Vodafone Australia has failed in its challenge to the consumer watchdog’s handling of an inquiry into domestic mobile roaming services in Australia.
The Australia Competition and Consumer Commission in May issued a draft determination that there was insufficient evidence a wholesale domestic mobile roaming service would benefit customers in the long term.
In June, Vodafone sought Federal Court orders to derail the ACCC’s draft decision and restrain the watchdog from proceeding with the inquiry on the basis of its preliminary decision.
The telco claimed the inquiry process, which produced the draft decision, was flawed and had not been carried out properly because a specific description of the roaming service had not been defined by the watchdog.

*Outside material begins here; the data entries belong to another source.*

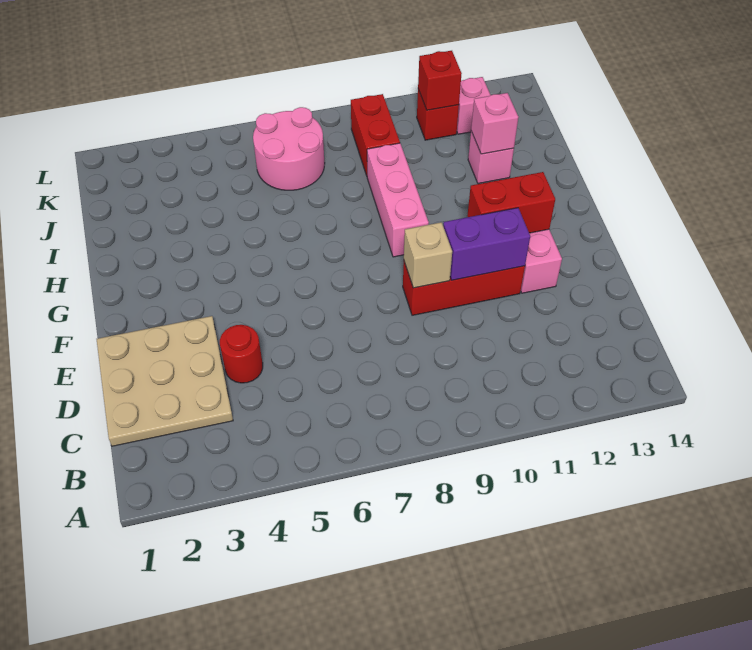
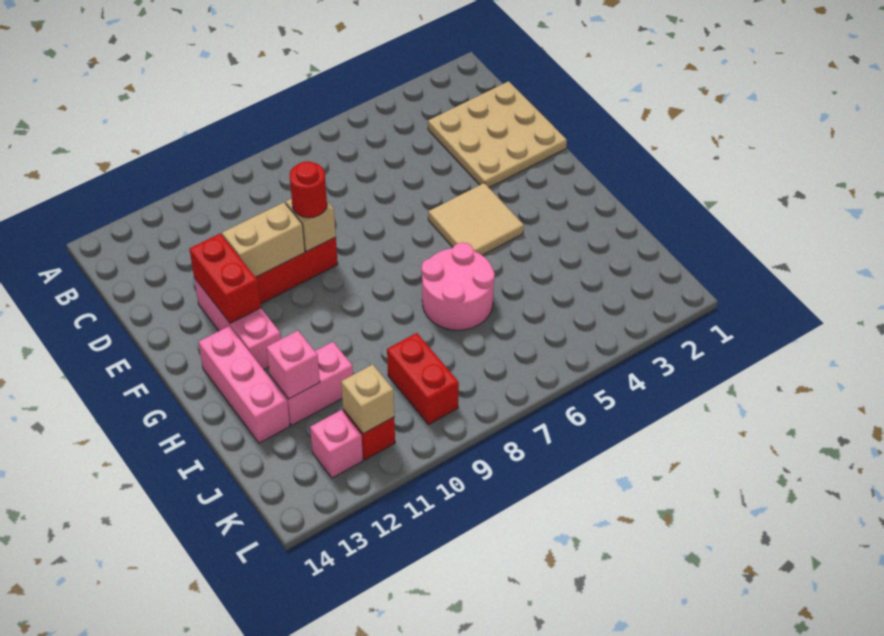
red 1x1 round brick [220,325,263,383] -> red 1x1 round brick moved to [289,161,327,218]
purple 1x2 brick [443,208,530,280] -> tan 1x2 brick [222,202,305,277]
none -> tan 2x2 tile [428,183,524,255]
red 1x2 brick [467,172,555,233] -> red 1x2 brick turned to [190,234,261,323]
pink 1x3 brick [367,143,429,257] -> pink 1x3 brick moved to [199,326,290,443]
pink 1x1 brick [468,131,514,184] -> pink 1x2 brick [270,342,353,425]
pink 2x2 round brick [253,107,325,190] -> pink 2x2 round brick moved to [421,243,495,330]
red 1x1 brick [418,51,462,110] -> tan 1x1 brick [341,364,394,434]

The telco claimed the process was failing consumers because it was ‘too vague’ and argued that without knowing the parameters of the proposed service, the ACCC could not properly conduct its analysis.
Despite the then ongoing court case, the ACCC proceeded with its inquiry and in October released its final report coming to the same conclusion as the draft.

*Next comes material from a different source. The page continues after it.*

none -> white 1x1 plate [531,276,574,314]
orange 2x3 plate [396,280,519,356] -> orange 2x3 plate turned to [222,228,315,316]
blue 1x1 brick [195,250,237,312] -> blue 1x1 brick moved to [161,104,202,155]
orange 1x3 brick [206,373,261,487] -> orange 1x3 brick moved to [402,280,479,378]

However, it did also identify a range of measures that could help improve inadequate mobile phone coverage and poor service quality in regional Australia.
On Thursday, Justice John Griffiths dismissed Vodafone’s claims, saying the ACCC did not need to specify the service at the inquiry’s outset.

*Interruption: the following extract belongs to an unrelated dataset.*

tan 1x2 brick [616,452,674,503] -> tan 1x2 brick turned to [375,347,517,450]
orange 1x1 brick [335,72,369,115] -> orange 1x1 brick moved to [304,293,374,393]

Vodafone, in response, said that while it respects the Federal Court’s ruling, it is concerned about the potential implications for the clarity and robustness required of the ACCC when making important decisions.
‘Despite the court’s decision, there is clearly still a problem that needs to be solved,’ Vodafone said in a statement.
‘We still firmly believe domestic roaming is Australia’s best opportunity to boost coverage and competition in areas where it doesn’t currently exist.’
The court has ordered Vodafone and the ACCC to work out the payments of costs between them within the next month.